Read through the data, and wherever a line holds the word "across", write that line out.

(Dataset entries)
● ● ● ● ●

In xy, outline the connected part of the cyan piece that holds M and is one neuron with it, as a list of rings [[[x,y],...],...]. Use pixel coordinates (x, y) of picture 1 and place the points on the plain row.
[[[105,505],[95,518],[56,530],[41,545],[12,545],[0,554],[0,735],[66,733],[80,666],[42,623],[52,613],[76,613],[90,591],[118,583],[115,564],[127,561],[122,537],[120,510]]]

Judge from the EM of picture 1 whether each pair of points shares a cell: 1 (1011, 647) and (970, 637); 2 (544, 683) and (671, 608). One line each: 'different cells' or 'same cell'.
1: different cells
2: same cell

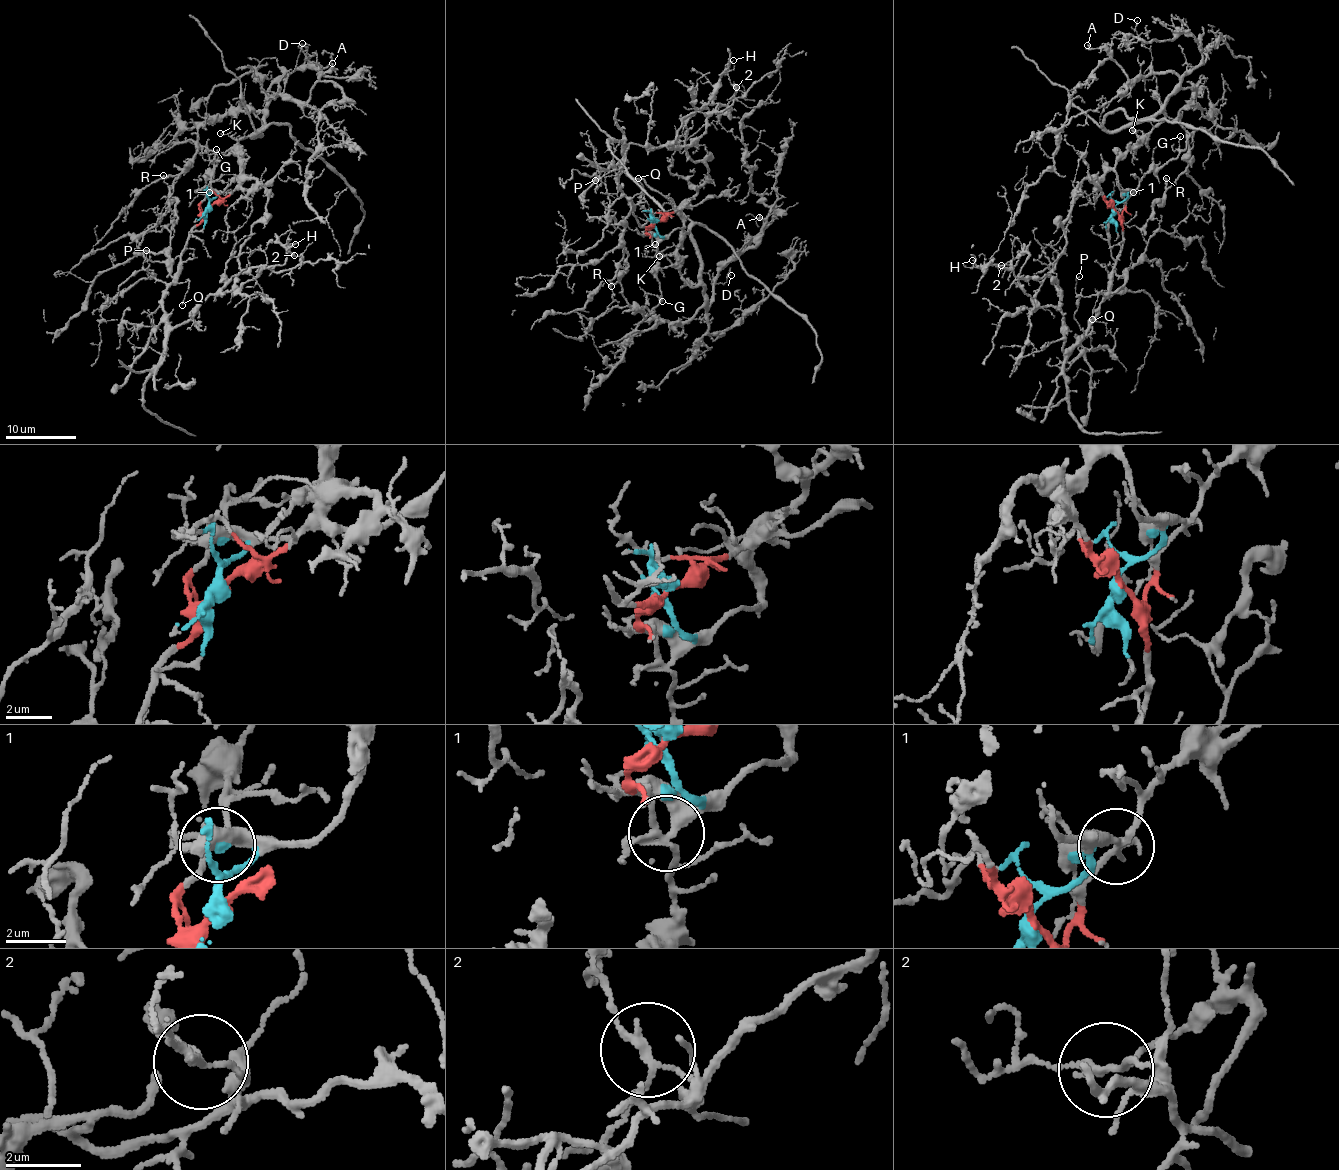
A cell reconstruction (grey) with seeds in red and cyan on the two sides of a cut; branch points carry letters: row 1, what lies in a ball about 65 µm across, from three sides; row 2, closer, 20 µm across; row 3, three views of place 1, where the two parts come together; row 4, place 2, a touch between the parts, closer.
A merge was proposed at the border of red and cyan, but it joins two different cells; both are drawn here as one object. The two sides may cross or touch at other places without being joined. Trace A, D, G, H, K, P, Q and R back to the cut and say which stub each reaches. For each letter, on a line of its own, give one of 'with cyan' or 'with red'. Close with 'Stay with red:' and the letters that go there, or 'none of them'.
A: with cyan
D: with cyan
G: with red
H: with red
K: with cyan
P: with red
Q: with red
R: with cyan
Stay with red: G, H, P, Q

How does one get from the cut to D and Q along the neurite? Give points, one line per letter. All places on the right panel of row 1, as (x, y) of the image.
D: (1113, 209), (1126, 198), (1115, 163), (1163, 119), (1165, 98), (1180, 81), (1175, 73), (1153, 68), (1137, 20)
Q: (1113, 209), (1123, 228), (1123, 245), (1108, 293), (1104, 296), (1098, 293), (1092, 319)

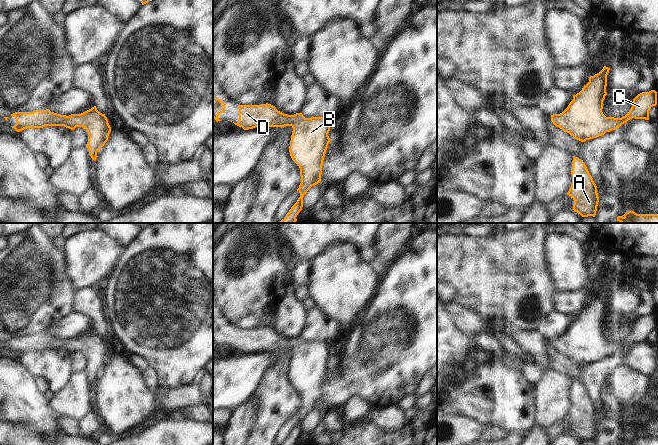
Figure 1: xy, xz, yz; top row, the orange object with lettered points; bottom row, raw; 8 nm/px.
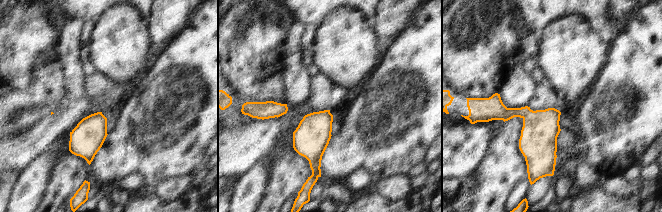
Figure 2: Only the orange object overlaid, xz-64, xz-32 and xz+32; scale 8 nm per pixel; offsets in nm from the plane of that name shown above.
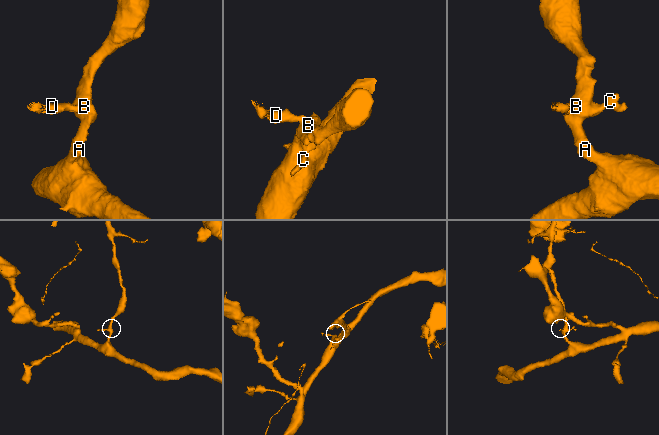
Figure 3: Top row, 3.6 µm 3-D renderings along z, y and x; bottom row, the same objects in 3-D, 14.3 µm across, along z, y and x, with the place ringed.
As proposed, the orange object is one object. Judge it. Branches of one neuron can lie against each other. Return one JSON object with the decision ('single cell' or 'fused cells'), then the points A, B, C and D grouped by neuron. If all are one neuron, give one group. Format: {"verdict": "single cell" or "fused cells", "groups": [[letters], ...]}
{"verdict": "single cell", "groups": [["A", "B", "C", "D"]]}

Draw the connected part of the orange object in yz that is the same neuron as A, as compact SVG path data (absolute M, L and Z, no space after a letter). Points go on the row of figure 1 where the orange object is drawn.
M573 156L571 174L572 183L567 194L574 200L573 210L582 217L595 217L599 202L597 186L583 160Z

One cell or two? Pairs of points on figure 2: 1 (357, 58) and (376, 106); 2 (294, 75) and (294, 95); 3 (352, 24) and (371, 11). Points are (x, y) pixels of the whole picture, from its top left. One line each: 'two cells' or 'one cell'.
1: two cells
2: one cell
3: two cells

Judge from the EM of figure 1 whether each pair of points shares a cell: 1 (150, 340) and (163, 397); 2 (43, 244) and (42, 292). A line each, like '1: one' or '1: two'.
1: two
2: one

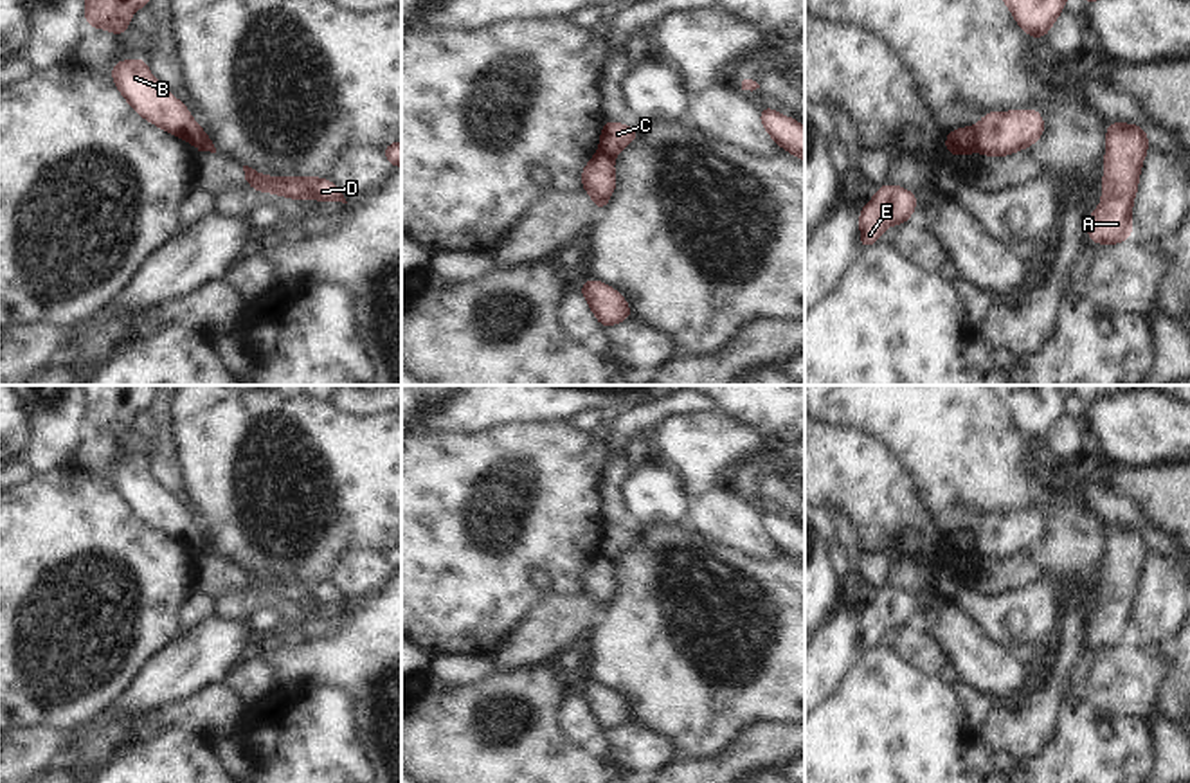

● ● ● ● ●

■ **TASK OUTPUT**:
A cell reconstruction (grey) with seeds in red and cyan on the two sides of a cut; branch points carry letters: row 1, what lies in a ball about 65 µm across, from three sides; row 2, closer, 20 µm across; row 3, three views of place 1, where the two parts come together; row 4, place 2, a touch between the parts, closer.
Figure 3: Top row, 3.6 µm 3-D renderings along z, y and x; bottom row, the same objects in 3-D, 14.3 µm across, along z, y and x, with the place ringed.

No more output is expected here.